As it stands now, Sen. Joe Biden's younger son, Hunter Biden, wouldn't be allowed to contribute money to his father's vice presidential effort.
That's because Barack Obama's campaign has a policy of not accepting donations from federal lobbyists, and Hunter Biden, 38, is one. He has been a registered lobbyist since 2001, and these days he represents nine clients, including five universities and two biotechnology firms, Senate records show.
The law firm he co-founded, Oldaker Biden & Belair, was paid $1.8 million to lobby Congress in the first half of this year, according to public records compiled by the non-partisan Center for Responsive Politics.

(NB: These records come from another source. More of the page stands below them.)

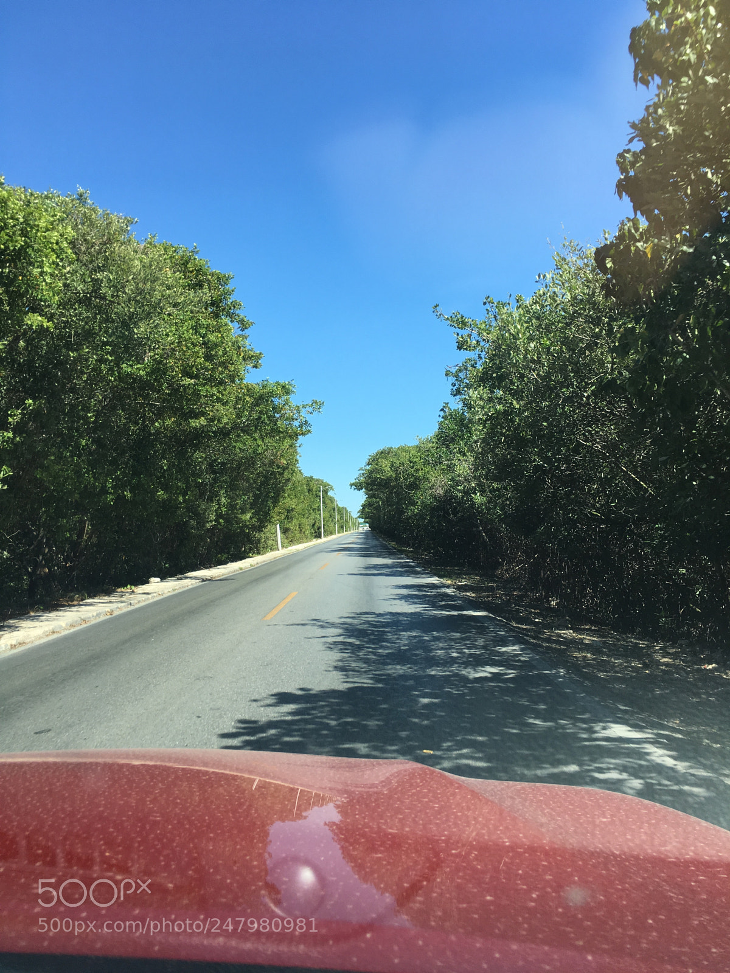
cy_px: 486
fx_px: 815
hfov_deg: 48.2
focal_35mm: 29
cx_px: 365
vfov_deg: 61.7
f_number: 2.2
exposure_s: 1/635
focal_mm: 4.15
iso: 25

Biden's clients paid the firm $470,000, the records show.
David Wade, spokesman for the Obama-Biden campaign, said in an e-mail that Hunter Biden never lobbies his father. Hunter Biden does not share in fees from clients on whose behalf Sen. Biden has been lobbied by other firm partners and employees, Wade said.

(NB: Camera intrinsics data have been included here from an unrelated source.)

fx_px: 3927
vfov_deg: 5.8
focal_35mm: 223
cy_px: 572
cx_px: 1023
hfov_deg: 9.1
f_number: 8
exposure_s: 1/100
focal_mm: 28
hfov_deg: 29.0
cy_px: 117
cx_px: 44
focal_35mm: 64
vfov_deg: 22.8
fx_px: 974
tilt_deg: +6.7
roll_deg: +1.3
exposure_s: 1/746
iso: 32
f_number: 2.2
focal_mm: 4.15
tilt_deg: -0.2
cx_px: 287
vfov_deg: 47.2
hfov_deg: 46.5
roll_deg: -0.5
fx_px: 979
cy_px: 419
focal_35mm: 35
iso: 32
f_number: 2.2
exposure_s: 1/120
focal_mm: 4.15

It is not illegal or unusual for a member of Congress to have a relative in the lobbying profession. At least 24 House members and 31 senators have spouses, children or other relatives who are registered as lobbyists, according to research by Citizens for Responsibility and Ethics in Washington, a liberal watchdog group.
With the selection of his father as Obama's running mate, Hunter Biden's role stands out because Obama is campaigning on a platform of reducing the influence of lobbyists and special interests.

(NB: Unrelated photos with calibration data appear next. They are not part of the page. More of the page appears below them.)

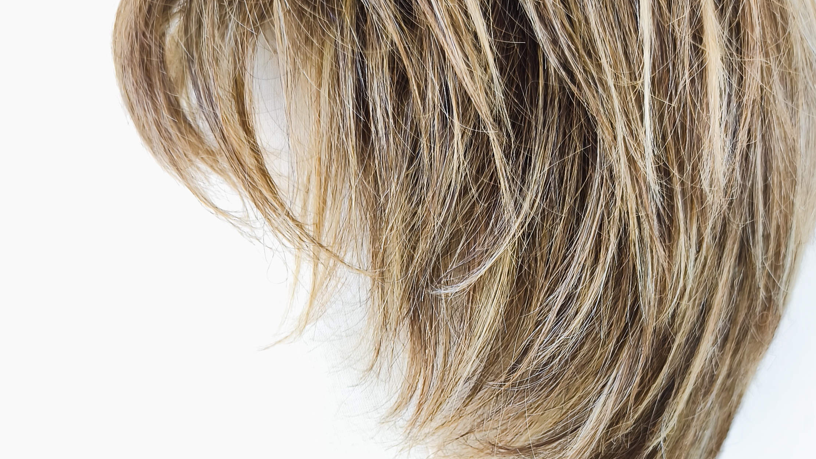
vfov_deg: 24.8
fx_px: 995
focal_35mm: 46
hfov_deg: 44.5
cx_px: 468
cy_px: 451
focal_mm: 6.14
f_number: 1.65
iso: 50
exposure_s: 1/15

In 2006, Hunter Biden severed ties with a lobbying-only subsidiary of his law firm called The National Group, Wade said. That was done to comply with upcoming ethics rules requiring members of Congress to certify that their relatives do not immediately benefit from spending or tax provisions they recommend, Wade said.
Sen. Biden voted for the 2007 ethics law, which requires senators to prohibit their staff from having contact with the senator's immediate family members who are lobbyists.
The National Group was paid $1.7 million during the first half of this year to lobby for clients that include the University of Delaware, which has reaped federal money through congressional spending requests sponsored by Biden. In the fiscal year that ended in September 2007, the most recent period for which data are available, the university won three budget "earmarks" co-sponsored by Biden worth $5 million, according to Taxpayers for Common Sense, a non-partisan watchdog group.
The Oldaker Biden & Belair firm separately has been paid $208,000 for legal services by Biden's two campaign funds since 2005, according to election records compiled by CQMoneyline.
The firm's head, William Oldaker, is a longtime Biden supporter who helped launch Biden's political action committee, federal election records show.